Esmé wore an elephant pendant and a top with an elephant motif and a pendant of hanging discs and spiral earrings. Adam, who goes by Adamoo or so says Grace, has a mushroom pendant. Esmé and Grace were playing with hula hoops while Adam played with a hackeysack. They didn't stay for Funeral Advantage because they were seeing someone unfamiliar to them at Outside the Box and on my trip home, I was thinking "geez, I hope they could find another way there" but it's actually not that bad because the buses are always there and they don't have to go around Boston Common and then follow a convoluted path through Cambridge like they do when going from Park Street to Kendall.

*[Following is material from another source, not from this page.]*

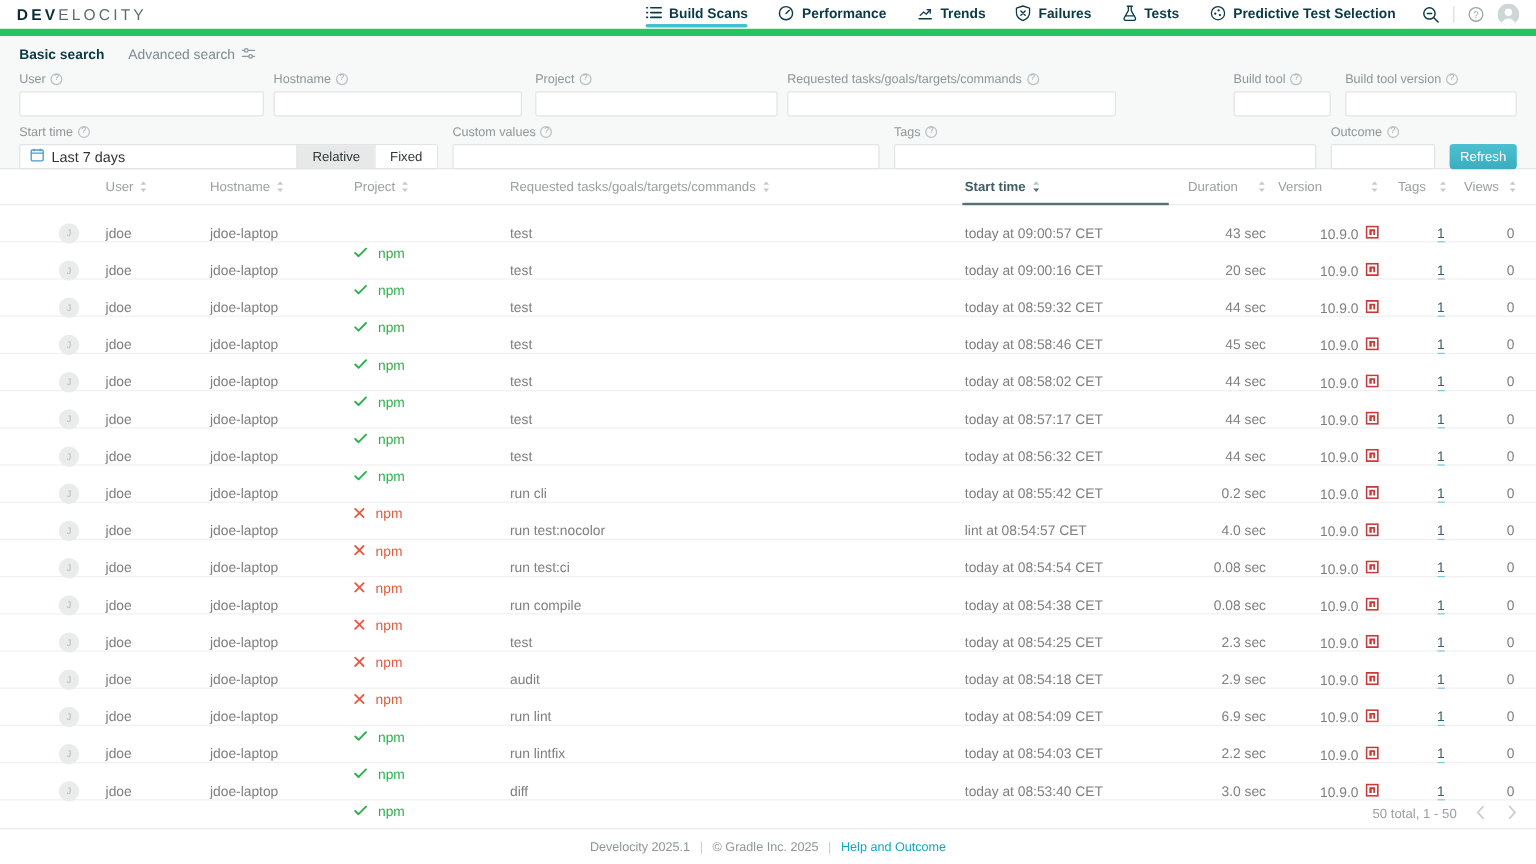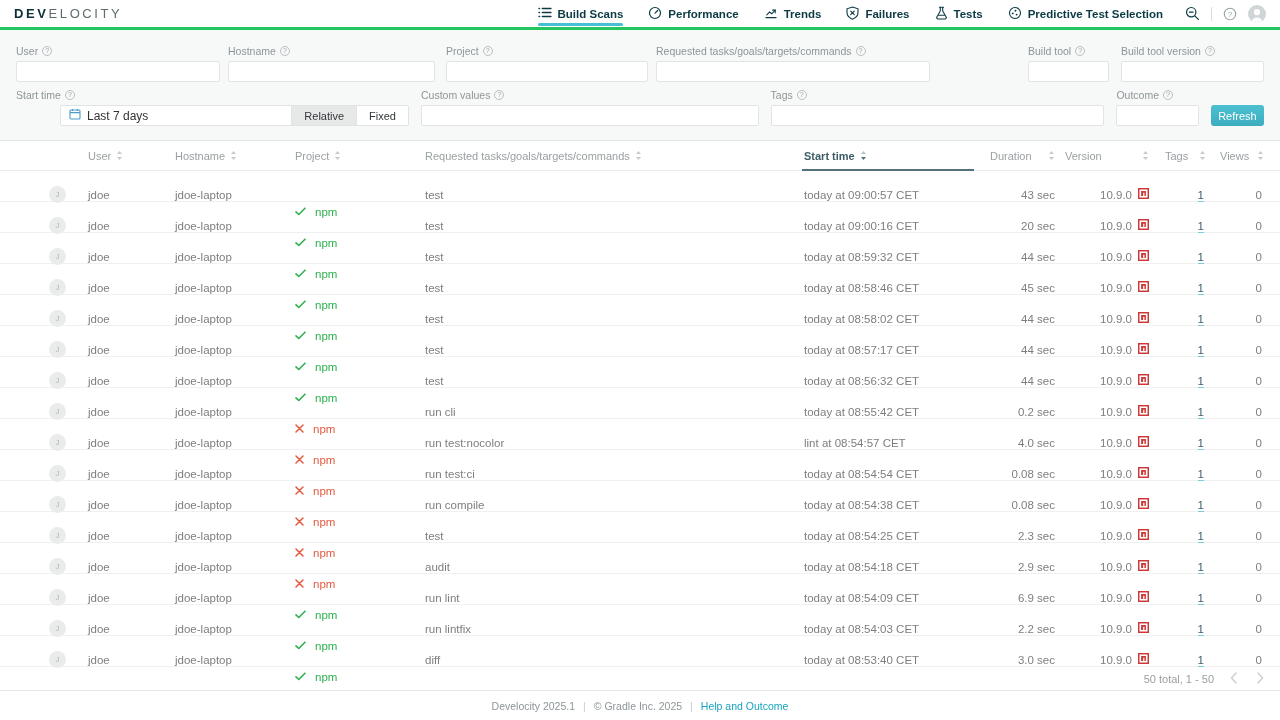"DEVELOCITY" .app-header { border-bottom: 3px solid #22c55e -> 6px solid #22c55e }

One of the worst parts about the bus thing for everyone and not just people who have to go between points beyond Park Street and points beyond Kendall is that the displays that show how long you have to wait until the next train arrives is inactive for reasons unknown to everyone.
Waiting for the train was a woman with blue in her hair and floral tattoos on her arm.

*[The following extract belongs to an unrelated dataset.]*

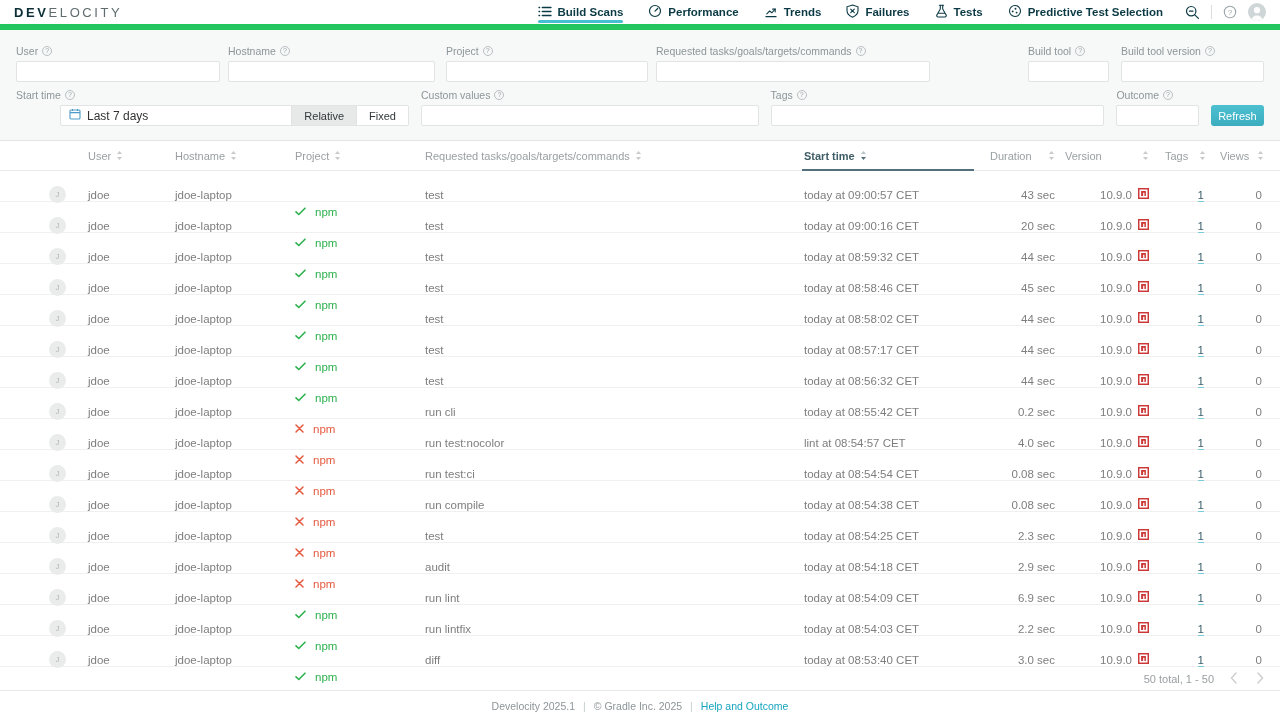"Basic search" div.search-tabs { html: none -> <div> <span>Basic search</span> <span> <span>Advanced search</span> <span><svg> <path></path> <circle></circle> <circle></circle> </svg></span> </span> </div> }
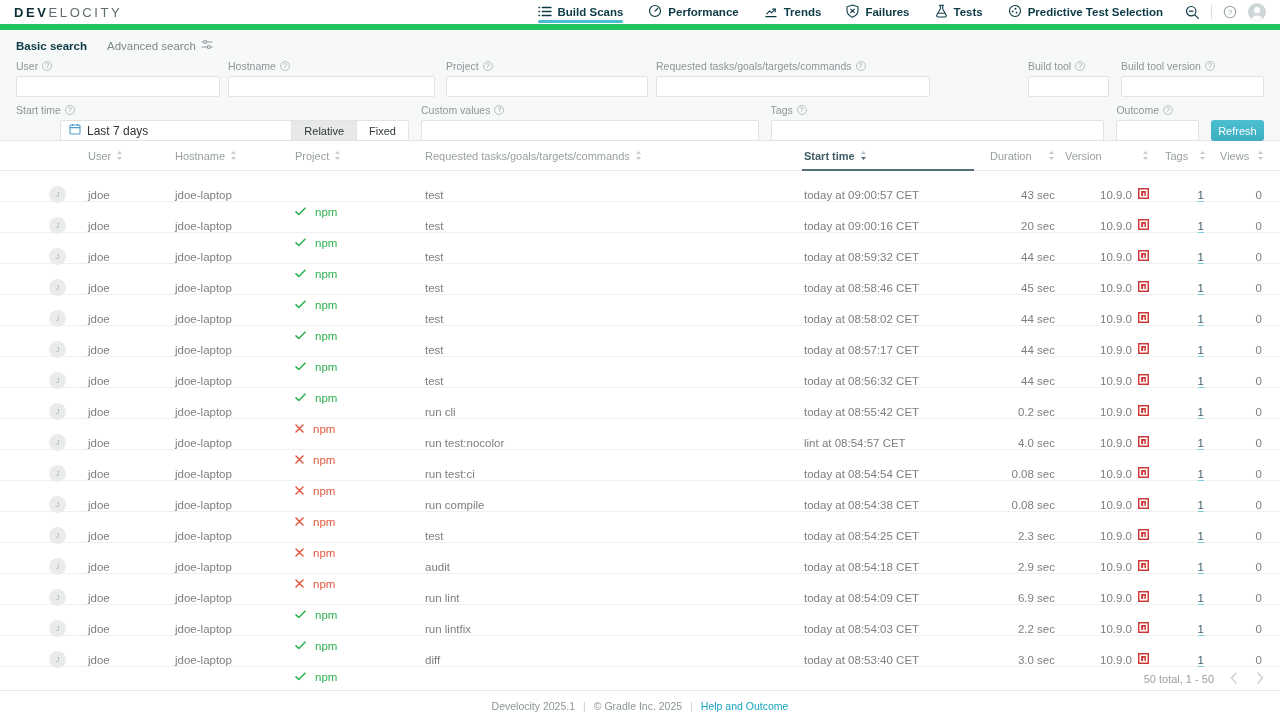"Last 7 days" .starttime-box { margin-left: 44px -> none }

She's a bookworm so that's why she just got that tattoo of a face with books on her head. books on its head? Hungarian or Finnish would make life a lot easier. Her dress depicted a white sun, the numbers one to twelve, and the zodiacal sigils with a graphic representation of their animal or inanimate object in the case of Exodus. Famfrit was on the bottom so it follows that Hashmal is on the top, though putting Belias on top would make sense because he's the first esper of the Zodiac and the first esper you obtain in Final Fantasy XII. Taylor would say it's because Hashmal is the best sign but I think Ultima and Zeromus are the best, even if I am a Hashmal in most alternate realities in which I was conceived at the same time and my digestive system wasn't fucked up. Also, Zosma is a star in Leo and that dredges up memories of Zosma Tower.

A woman with pale green hair and a colorful knit hat wore a t-shirt that depicted Link wearing a mask from Crash Bandicoot. I thought it was supposed to be Odolwa at first.

burning question: which is worse: ultra-expensive, gourmet food in portions too small to feed a field mouse, or places like Trump Tower that charge outrageous sums of money for Applebee's quality food? Someone described it as a 35 dollar burger that's arguably worse than Denny's or Chubby's.